Vegan Couscous Salad

5.0
(3)

This is a great couscous recipe with lots of vegetables. If you are not vegan, you can add some feta cheese to the recipe, but it tastes great without. I often make it for potlucks or parties.

1
Prep Time:
25 mins
Cook Time:
5 mins
Total Time:
30 mins
Servings:
8
Yield:
8 servings

Ingredients

  • 1 cup couscous

  • 1 tablespoon tomato paste

  • 1 tablespoon vegetable bouillon

  • 1 ½ cups boiling water

  • 2 tomatoes, cubed

  • ½ cucumber, finely diced

  • 1 yellow bell pepper, finely chopped

  • 3 green onions, chopped

  • ¼ cup finely chopped fresh parsley

  • ¼ cup finely chopped fresh basil

  • 3 tablespoons extra-virgin olive oil

  • 2 tablespoons white balsamic vinegar

  • 1 pinch salt and freshly ground black pepper to taste

Directions

  1. Pour couscous into a large salad bowl. Stir tomato paste and vegetable bouillon together in the cup you used to measure the couscous. Fill the measuring cup with boiling water and pour over couscous. Add another 1/2 cup of boiling water and stir. Cover bowl with a large plate and allow couscous to steam for 5 minutes. Fluff with a fork.
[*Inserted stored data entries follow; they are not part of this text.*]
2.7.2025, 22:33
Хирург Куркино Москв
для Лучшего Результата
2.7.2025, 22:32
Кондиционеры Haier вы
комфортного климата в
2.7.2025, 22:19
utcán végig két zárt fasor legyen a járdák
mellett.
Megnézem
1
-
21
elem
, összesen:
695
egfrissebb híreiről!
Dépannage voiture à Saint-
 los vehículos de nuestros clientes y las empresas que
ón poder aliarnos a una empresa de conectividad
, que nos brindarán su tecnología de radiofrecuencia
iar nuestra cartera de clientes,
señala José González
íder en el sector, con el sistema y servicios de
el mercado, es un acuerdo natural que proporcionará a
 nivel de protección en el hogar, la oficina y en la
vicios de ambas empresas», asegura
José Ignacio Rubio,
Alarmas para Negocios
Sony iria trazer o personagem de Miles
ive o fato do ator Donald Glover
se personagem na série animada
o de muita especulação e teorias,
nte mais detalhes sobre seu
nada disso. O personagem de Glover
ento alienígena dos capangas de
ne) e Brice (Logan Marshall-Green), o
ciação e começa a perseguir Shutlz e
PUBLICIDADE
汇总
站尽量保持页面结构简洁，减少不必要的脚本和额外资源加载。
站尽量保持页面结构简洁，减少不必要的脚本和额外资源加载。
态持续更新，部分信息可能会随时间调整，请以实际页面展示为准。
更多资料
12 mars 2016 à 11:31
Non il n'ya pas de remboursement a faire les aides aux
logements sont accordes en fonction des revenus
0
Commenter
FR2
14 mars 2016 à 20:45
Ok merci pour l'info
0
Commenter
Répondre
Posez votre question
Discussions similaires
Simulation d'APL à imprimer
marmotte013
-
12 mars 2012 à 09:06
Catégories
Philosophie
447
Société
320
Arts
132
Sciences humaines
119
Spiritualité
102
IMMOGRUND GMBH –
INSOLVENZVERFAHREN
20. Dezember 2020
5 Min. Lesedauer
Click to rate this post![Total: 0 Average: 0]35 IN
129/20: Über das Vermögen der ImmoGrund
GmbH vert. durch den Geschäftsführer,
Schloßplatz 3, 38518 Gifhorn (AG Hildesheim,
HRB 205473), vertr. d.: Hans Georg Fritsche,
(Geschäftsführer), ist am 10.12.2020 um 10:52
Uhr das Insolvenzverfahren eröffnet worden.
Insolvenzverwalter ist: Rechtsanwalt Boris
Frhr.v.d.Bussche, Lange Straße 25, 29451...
  2. Add tomatoes, cucumber, bell pepper, green onions, parsley, and basil. Stir together olive oil, white balsamic vinegar, salt, and pepper in a cup. Pour over couscous salad and mix well.

Nutrition Facts (per serving)

143 Calories
5g Fat
20g Carbs
4g Protein
Nutrition Facts
Servings Per Recipe 8
Calories 143
% Daily Value *
Total Fat 5g 7%
Saturated Fat 1g 4%
Sodium 46mg 2%
Total Carbohydrate 20g 7%
Dietary Fiber 2g 7%
Total Sugars 2g
Protein 4g
Vitamin C 9mg 47%
Calcium 24mg 2%
Iron 1mg 4%
Potassium 203mg 4%

* Percent Daily Values are based on a 2,000 calorie diet. Your daily values may be higher or lower depending on your calorie needs.

** Nutrient information is not available for all ingredients. Amount is based on available nutrient data.

(-) Information is not currently available for this nutrient. If you are following a medically restrictive diet, please consult your doctor or registered dietitian before preparing this recipe for personal consumption.